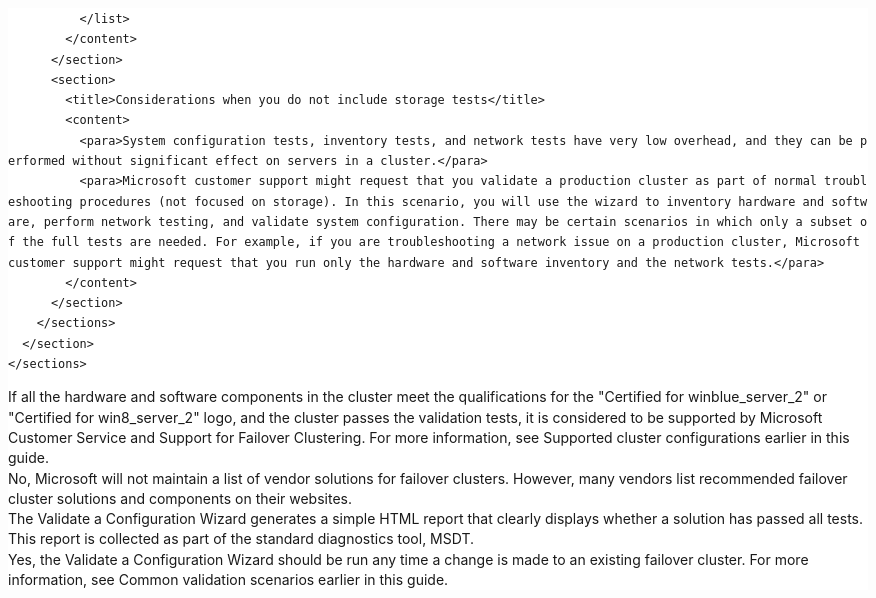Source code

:               </list>
            </content>
          </section>
          <section>
            <title>Considerations when you do not include storage tests</title>
            <content>
              <para>System configuration tests, inventory tests, and network tests have very low overhead, and they can be performed without significant effect on servers in a cluster.</para>
              <para>Microsoft customer support might request that you validate a production cluster as part of normal troubleshooting procedures (not focused on storage). In this scenario, you will use the wizard to inventory hardware and software, perform network testing, and validate system configuration. There may be certain scenarios in which only a subset of the full tests are needed. For example, if you are troubleshooting a network issue on a production cluster, Microsoft customer support might request that you run only the hardware and software inventory and the network tests.</para>
            </content>
          </section>
        </sections>
      </section>
    </sections>
  </section>
  <section address="BKMK_FAQ">
    <title>Frequently asked questions</title>
    <content />
    <sections>
      <section>
        <title>If a cluster passes all tests in the Validate a Configuration Wizard, is it supported?</title>
        <content>
          <para>If all the hardware and software components in the cluster meet the qualifications for the "Certified for <token>winblue_server_2</token>" or "Certified for <token>win8_server_2</token>" logo, and the cluster passes the validation tests, it is considered to be supported by Microsoft Customer Service and Support for Failover Clustering. For more information, see <link xlink:href="#BKMK_SUPPORT">Supported cluster configurations</link> earlier in this guide.</para>
        </content>
      </section>
      <section>
        <title>Will failover cluster solutions be listed in the Windows Server Catalog?</title>
        <content>
          <para>No, Microsoft will not maintain a list of vendor solutions for failover clusters. However, many vendors list recommended failover cluster solutions and components on their websites.</para>
        </content>
      </section>
      <section>
        <title>How does Microsoft customer support check if the solution has been validated?</title>
        <content>
          <para>The Validate a Configuration Wizard generates a simple HTML report that clearly displays whether a solution has passed all tests. This report is collected as part of the standard diagnostics tool, MSDT.</para>
        </content>
      </section>
      <section>
        <title>What if I make a change to the cluster configuration, like add a node? Do I have to run the Validate a Configuration Wizard again?</title>
        <content>
          <para>Yes, the Validate a Configuration Wizard should be run any time a change is made to an existing failover cluster. For more information, see <link xlink:href="#BKMK_validation_scenarios">Common validation scenarios</link> earlier in this guide.</para>
        </content>
      </section>
    </sections>
  </section>
  <section>
    <title>See also</title>
    <content>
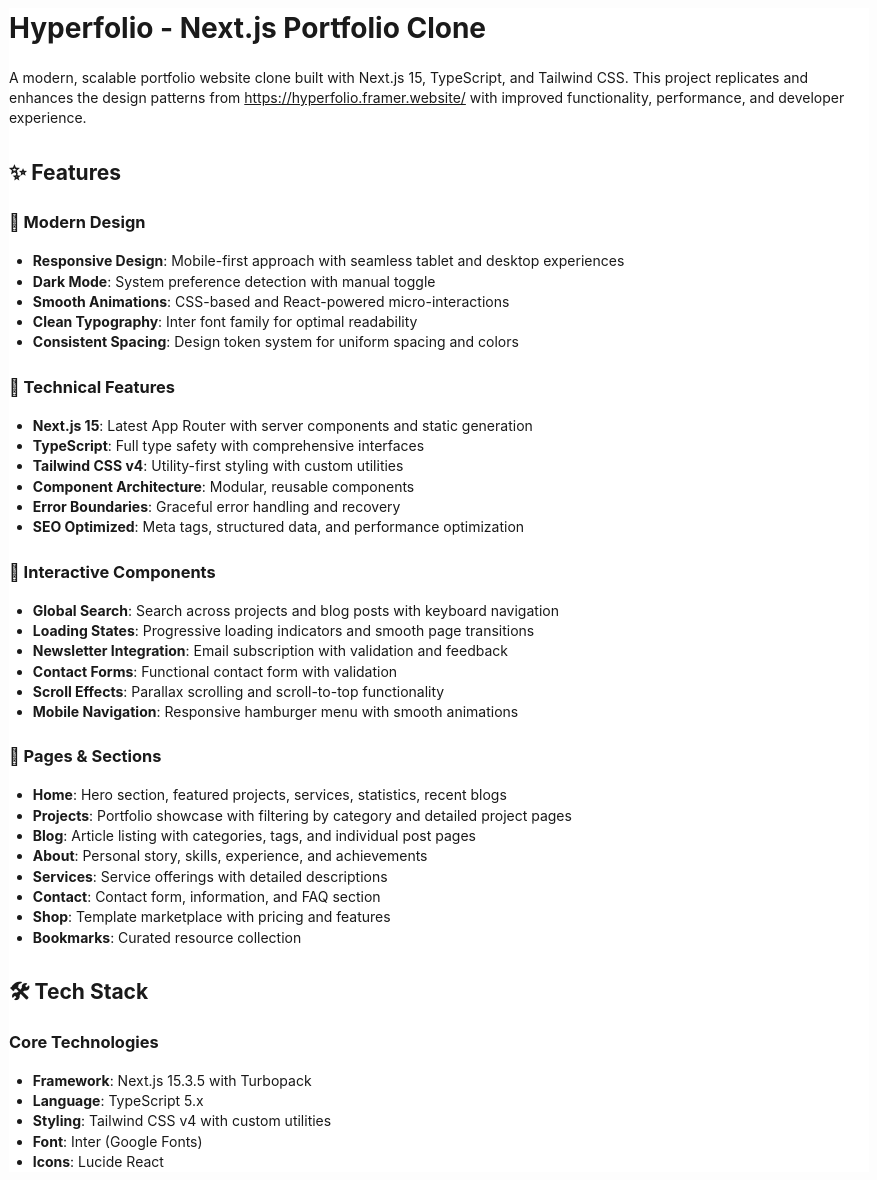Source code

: # Hyperfolio - Next.js Portfolio Clone

A modern, scalable portfolio website clone built with Next.js 15, TypeScript, and Tailwind CSS. This project replicates and enhances the design patterns from https://hyperfolio.framer.website/ with improved functionality, performance, and developer experience.

## ✨ Features

### 🎨 Modern Design
- **Responsive Design**: Mobile-first approach with seamless tablet and desktop experiences
- **Dark Mode**: System preference detection with manual toggle
- **Smooth Animations**: CSS-based and React-powered micro-interactions
- **Clean Typography**: Inter font family for optimal readability
- **Consistent Spacing**: Design token system for uniform spacing and colors

### 🔧 Technical Features
- **Next.js 15**: Latest App Router with server components and static generation
- **TypeScript**: Full type safety with comprehensive interfaces
- **Tailwind CSS v4**: Utility-first styling with custom utilities
- **Component Architecture**: Modular, reusable components
- **Error Boundaries**: Graceful error handling and recovery
- **SEO Optimized**: Meta tags, structured data, and performance optimization

### 🚀 Interactive Components
- **Global Search**: Search across projects and blog posts with keyboard navigation
- **Loading States**: Progressive loading indicators and smooth page transitions
- **Newsletter Integration**: Email subscription with validation and feedback
- **Contact Forms**: Functional contact form with validation
- **Scroll Effects**: Parallax scrolling and scroll-to-top functionality
- **Mobile Navigation**: Responsive hamburger menu with smooth animations

### 📱 Pages & Sections
- **Home**: Hero section, featured projects, services, statistics, recent blogs
- **Projects**: Portfolio showcase with filtering by category and detailed project pages
- **Blog**: Article listing with categories, tags, and individual post pages
- **About**: Personal story, skills, experience, and achievements
- **Services**: Service offerings with detailed descriptions
- **Contact**: Contact form, information, and FAQ section
- **Shop**: Template marketplace with pricing and features
- **Bookmarks**: Curated resource collection

## 🛠 Tech Stack

### Core Technologies
- **Framework**: Next.js 15.3.5 with Turbopack
- **Language**: TypeScript 5.x
- **Styling**: Tailwind CSS v4 with custom utilities
- **Font**: Inter (Google Fonts)
- **Icons**: Lucide React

» Problem: Reproduce exactly the lines of the records above from the one with "- **Error Boundaries**: Graceful" to the one with "- **About**: Personal", both included, and leave out everything else.

» Solved problem:
- **Error Boundaries**: Graceful error handling and recovery
- **SEO Optimized**: Meta tags, structured data, and performance optimization

### 🚀 Interactive Components
- **Global Search**: Search across projects and blog posts with keyboard navigation
- **Loading States**: Progressive loading indicators and smooth page transitions
- **Newsletter Integration**: Email subscription with validation and feedback
- **Contact Forms**: Functional contact form with validation
- **Scroll Effects**: Parallax scrolling and scroll-to-top functionality
- **Mobile Navigation**: Responsive hamburger menu with smooth animations

### 📱 Pages & Sections
- **Home**: Hero section, featured projects, services, statistics, recent blogs
- **Projects**: Portfolio showcase with filtering by category and detailed project pages
- **Blog**: Article listing with categories, tags, and individual post pages
- **About**: Personal story, skills, experience, and achievements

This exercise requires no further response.